The Mystery Machine: End-to-end Performance Analysis of Large-scale Internet Services
The Mystery Machine is a performance analysis tool for measuring and uncovering performance insights about complex, heterogeneous distributed systems. The key insight is that the large amount of requests handled by modern services allows us to gather observations of the order in which messages are logged over a tremendous number of requests. Thus, we can leverage these logs/traces to generate a causal model of system behavior without the need to add substantial new instrumentation or manually generate a schema of application behavior.
Given a large corpus of logs, The Mystery Machine uses iterative refinement to infer causal relationships. It first generates all possible hypotheses for casual relationships among segments(tasks). Then, it iterates through the traces and rejects a hypothesis if it finds a counterexample in any trace, based on happens-before, mutual exclusion, and pipeline. The nice thing about The Mystery Machine is that it discovers causal relationships/dependencies between segments automatically, which is critical for services that evolve quickly and constantly.
Once a causal model of segments is generated, we can perform several types of performance analysis.

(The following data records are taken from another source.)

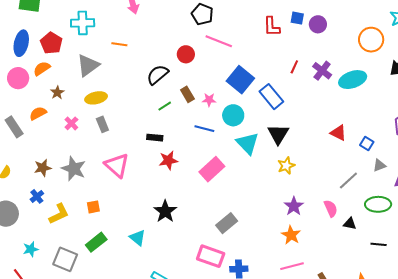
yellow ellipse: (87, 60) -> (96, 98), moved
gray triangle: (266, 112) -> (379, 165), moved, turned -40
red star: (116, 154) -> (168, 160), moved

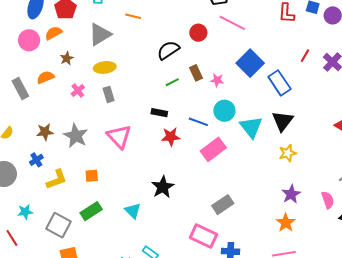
cyan circle: (233, 115) -> (224, 111), moved
blue line: (204, 129) -> (198, 122), moved

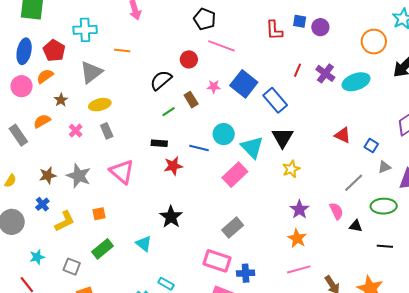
pink star: (217, 80) -> (214, 87), moved
pink rectangle: (213, 149) -> (235, 175), moved
gray square: (59, 225) -> (72, 267), size x0.7

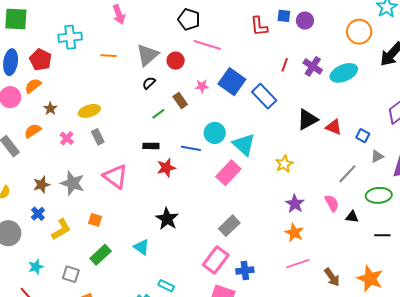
gray triangle: (91, 72) -> (147, 55), moved
black semicircle: (161, 80) -> (149, 83), size x0.6
black triangle: (283, 138) -> (308, 119), moved, turned 35
orange square: (99, 214) -> (95, 220), turned 32
pink rectangle: (217, 261) -> (216, 260), turned -68

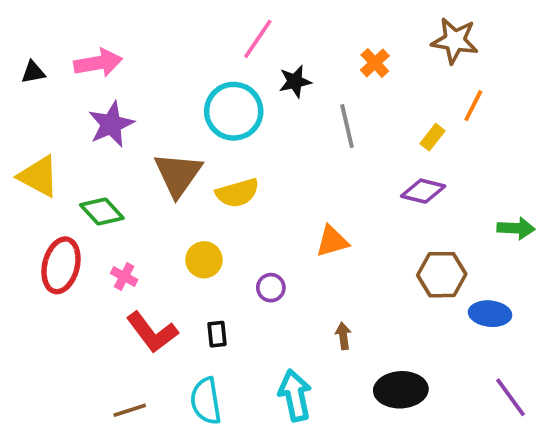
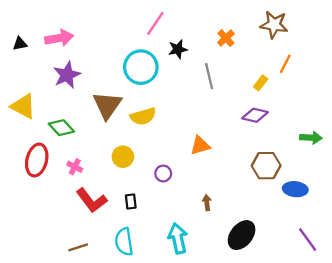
black ellipse: (401, 390) -> (242, 235), turned -48

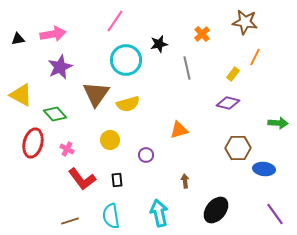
pink line: (155, 23) -> (115, 21), moved

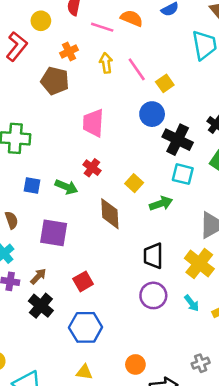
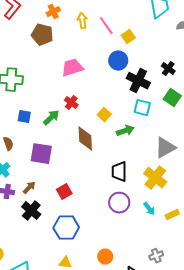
pink trapezoid: (93, 123) -> (72, 68), turned 70
green arrow: (66, 187) -> (51, 118), turned -66

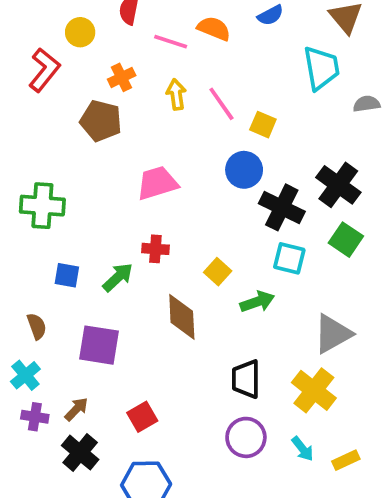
yellow square: (128, 37) -> (263, 125), turned -32
black cross: (168, 69) -> (338, 185), size x1.6
red cross: (71, 103) -> (155, 249), turned -32

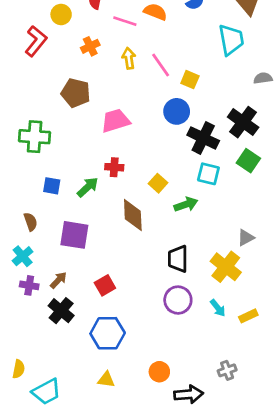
gray semicircle: (367, 104) -> (263, 78), moved
brown pentagon: (101, 121) -> (76, 93), moved
gray triangle: (333, 334) -> (246, 238), moved, size x0.6

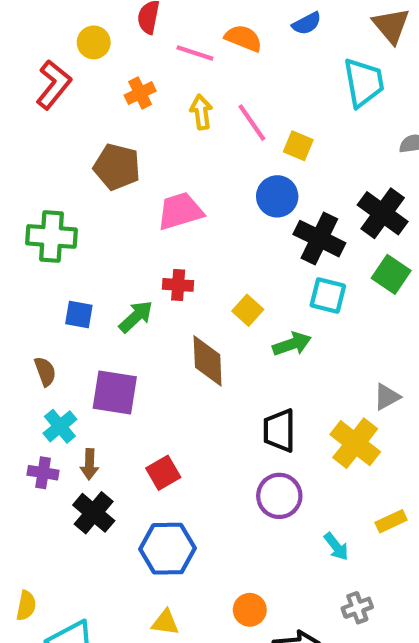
cyan cross: (23, 256) -> (60, 426), moved
brown arrow: (58, 280) -> (89, 464), turned 138
cyan arrow: (218, 308) -> (336, 547), moved

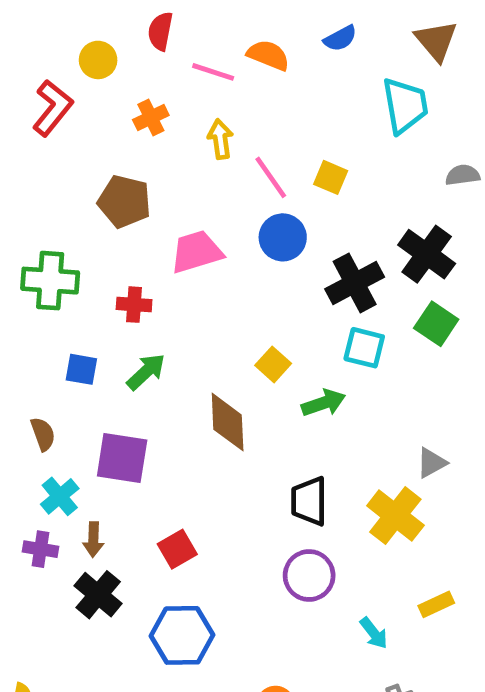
pink line: (252, 123) -> (271, 177), moved
blue circle: (277, 196) -> (283, 237), moved
black cross: (319, 239) -> (355, 283), turned 36
red cross: (178, 285) -> (134, 305), moved

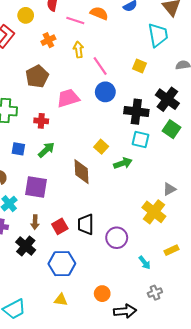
yellow square: (331, 177) -> (139, 66), moved
brown pentagon: (124, 201) -> (37, 76), turned 30
black cross: (355, 283) -> (136, 112), turned 35
black trapezoid: (309, 501) -> (86, 224), moved
brown arrow: (93, 540) -> (35, 222), moved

- Critical path analysis - how individual components of a parallel execution impact end-to-end latency
- Slack* analysis - useful for determining where to focus optimization effort. For example, we can prioritize service that has no slack
- Anomaly analysis/detection
*Slack is defined as the amount by which the duration of a segment may increase without increasing the end-to-end latency. By definition, segments on the critical path have no slack.
DQBarge is a follow-up work of The Mystery Machine and allows components to make data-quality trade-offs. For each production request, DQBarge passes extra data(load metrics, critical path, etc.) along the casual path of request processing. It predicts the critical path for each request and which software components will have substantial slack in processing time. At each potential tradeoff site, services query DQBarge to determine which tradeoffs to make.